#### Work instruction:
Nothing but the lines from the one containing "공통 인스턴스를 무시합니다." through the end of the entries below should appear in your answer, transcribed exactly; please drop the pictures.

#### Data extract:
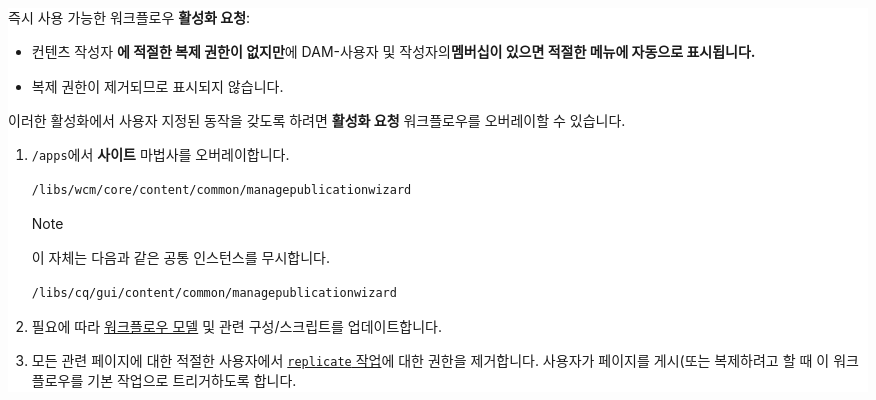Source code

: 즉시 사용 가능한 워크플로우 **활성화 요청**:

* 컨텐츠 작성자 **에 적절한 복제 권한이 없지만**&#x200B;에 DAM-사용자 및 작성자의&#x200B;**멤버십이 있으면 적절한 메뉴에 자동으로 표시됩니다.**

* 복제 권한이 제거되므로 표시되지 않습니다.

이러한 활성화에서 사용자 지정된 동작을 갖도록 하려면 **활성화 요청** 워크플로우를 오버레이할 수 있습니다.

1. `/apps`에서 **사이트** 마법사를 오버레이합니다.

   `/libs/wcm/core/content/common/managepublicationwizard`

   >[!NOTE]
   >
   >이 자체는 다음과 같은 공통 인스턴스를 무시합니다.
   >
   >`/libs/cq/gui/content/common/managepublicationwizard`

1. 필요에 따라 [워크플로우 모델](/help/sites-developing/workflows-models.md) 및 관련 구성/스크립트를 업데이트합니다.
1. 모든 관련 페이지에 대한 적절한 사용자에서 [ `replicate` 작업](/help/sites-administering/security.md#actions)에 대한 권한을 제거합니다. 사용자가 페이지를 게시(또는 복제하려고 할 때 이 워크플로우를 기본 작업으로 트리거하도록 합니다.
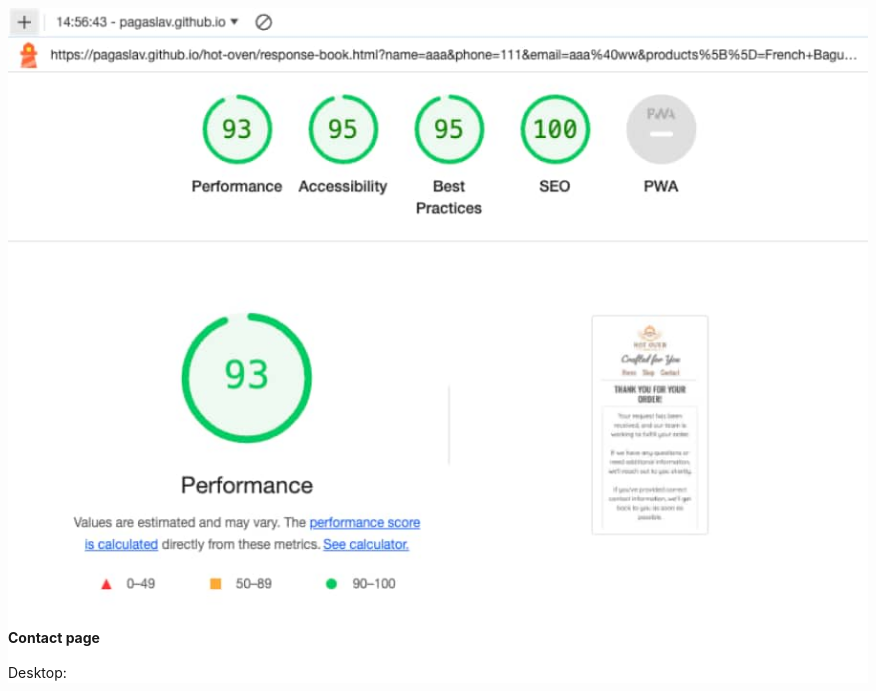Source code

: ![Order and Collect Form response page. Test for mobiles](documentation/lighthouse/lighthouse-response-form-book-mobile.jpg)

**Contact page**

Desktop:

#### Written response:
   >이 자체는 다음과 같은 공통 인스턴스를 무시합니다.
   >
   >`/libs/cq/gui/content/common/managepublicationwizard`

1. 필요에 따라 [워크플로우 모델](/help/sites-developing/workflows-models.md) 및 관련 구성/스크립트를 업데이트합니다.
1. 모든 관련 페이지에 대한 적절한 사용자에서 [ `replicate` 작업](/help/sites-administering/security.md#actions)에 대한 권한을 제거합니다. 사용자가 페이지를 게시(또는 복제하려고 할 때 이 워크플로우를 기본 작업으로 트리거하도록 합니다.
Source code

: ![Order and Collect Form response page. Test for mobiles](documentation/lighthouse/lighthouse-response-form-book-mobile.jpg)

**Contact page**

Desktop:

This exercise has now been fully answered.